I would tell them to focus on their training. Focus on the acting aspect of voice acting and don't rush into going out and buying equipment or treating your recording space. You don't need to worry about all of that because voice over isn't going anywhere and you would be better off taking the time to get training. I highly recommend taking improv classes. Local colleges offer tons of them. Take voice and diction classes. I even went back, recently and I took an advanced voice and diction class and I felt like I learned so much.
"The key is to constantly try and learn and constantly improve. It’s less about the voice and more about the delivery and about evoking the emotion."
Worry about getting your chops up vocally and once you get that, once you've had some time to read and do monologues in classes like voice inflection, you’ll be better prepared for when you do go out and get your recording equipment to start getting those jobs. And instead of auditioning a hundred times you'll probably have to audition half as much just because your voice will be more dialed in. You'll know how to handle the cadence and the intonation and all that stuff.

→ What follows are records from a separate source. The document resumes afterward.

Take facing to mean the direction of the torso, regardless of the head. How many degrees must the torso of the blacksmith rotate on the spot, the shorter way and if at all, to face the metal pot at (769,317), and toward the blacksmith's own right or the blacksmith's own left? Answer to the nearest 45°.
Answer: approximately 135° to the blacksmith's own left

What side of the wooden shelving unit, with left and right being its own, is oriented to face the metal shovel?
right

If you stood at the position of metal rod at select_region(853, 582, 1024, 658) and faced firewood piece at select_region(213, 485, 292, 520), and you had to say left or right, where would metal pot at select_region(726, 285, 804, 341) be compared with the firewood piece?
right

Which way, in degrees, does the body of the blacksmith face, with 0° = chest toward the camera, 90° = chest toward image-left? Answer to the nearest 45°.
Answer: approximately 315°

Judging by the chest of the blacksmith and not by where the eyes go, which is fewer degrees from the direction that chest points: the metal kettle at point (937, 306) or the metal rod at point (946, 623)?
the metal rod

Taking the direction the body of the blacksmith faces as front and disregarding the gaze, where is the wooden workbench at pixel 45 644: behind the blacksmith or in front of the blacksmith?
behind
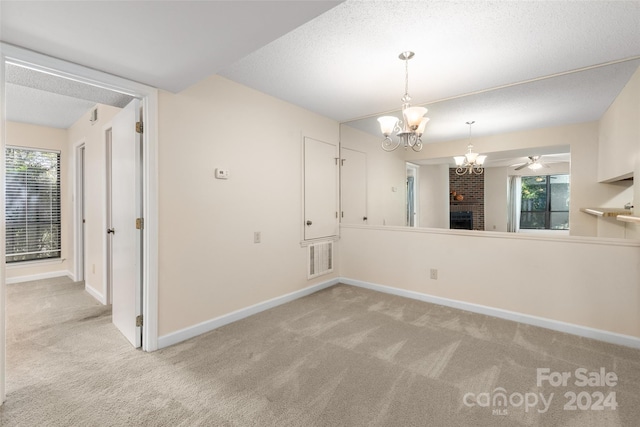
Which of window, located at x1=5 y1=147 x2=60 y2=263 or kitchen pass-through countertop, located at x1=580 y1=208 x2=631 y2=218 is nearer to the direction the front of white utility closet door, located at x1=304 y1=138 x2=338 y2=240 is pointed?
the kitchen pass-through countertop

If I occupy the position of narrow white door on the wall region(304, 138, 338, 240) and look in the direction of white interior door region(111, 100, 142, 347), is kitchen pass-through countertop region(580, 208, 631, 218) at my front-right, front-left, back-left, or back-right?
back-left

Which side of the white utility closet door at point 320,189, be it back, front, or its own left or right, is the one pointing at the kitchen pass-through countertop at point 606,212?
front

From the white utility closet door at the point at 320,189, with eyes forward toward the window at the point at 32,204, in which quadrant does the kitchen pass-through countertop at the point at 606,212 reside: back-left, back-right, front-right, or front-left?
back-left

Then when you’re ready, remember that you don't want to purchase equipment for the purpose of producing your own demo. You buy the equipment to record demos for your auditions. You always want to go out and get a demo produced. That’s because you don't have the ear to direct yourself. They're not the cheapest thing to do but you don't have to go out and spend $1500 either on the demo. You can get a solid demo done for a couple of hundred dollars these days.
OK so you’ve made your demo. Now what?
The voiceover business is changing and a lot of the power from the big agencies has shifted away from them. They're no longer the only way to book a big job. They still have a lot of the big work but they're using pay to play sites like Voice123.com or voices.com. And when I say pay to play it means you have to buy a membership for the year.
So if you can afford the membership fee I would get on one or more of those. A lot of these production companies are going to those sites because they have a database of thousands of voice demos. Now obviously not all of those thousands are at the same level. But it gives them access to a huge group of people that they can easily click on and listen to. And it's like the easiest way to do it.
But if you get your demo made and let's say you don't have the funds to pay $300-$400 for voices.com, one way to get your stuff out there is you can look on Craigslist. You type in “voiceovers” or “voiceover talent” in the TV and Film or Gigs section and you see if there are any jobs out there. And a lot of times people need audiobook work or they have a little commercial, whatever it might be. So you would email them and you would include your demo and just be very short about it. Don't give your life story, just be kind of like, ‘Hi, my name is Ovais Malik, I saw your ad on Craigslist and I wanted to submit my reel for consideration.’
You have to make it so simple for them that there's not a lot of work involved. Not a lot of pushing buttons.
What I do is when I submit myself for work I'll kind of introduce myself really quickly. I have a link to my website, which has all of my voice reels and you just go right there click on whichever reel you want. Done deal.
None of this stuff is ever a guarantee but it increases your chances to getting work and ultimately you know that the key is treating it as a business. You have to remember that these people need you just as much as you need them.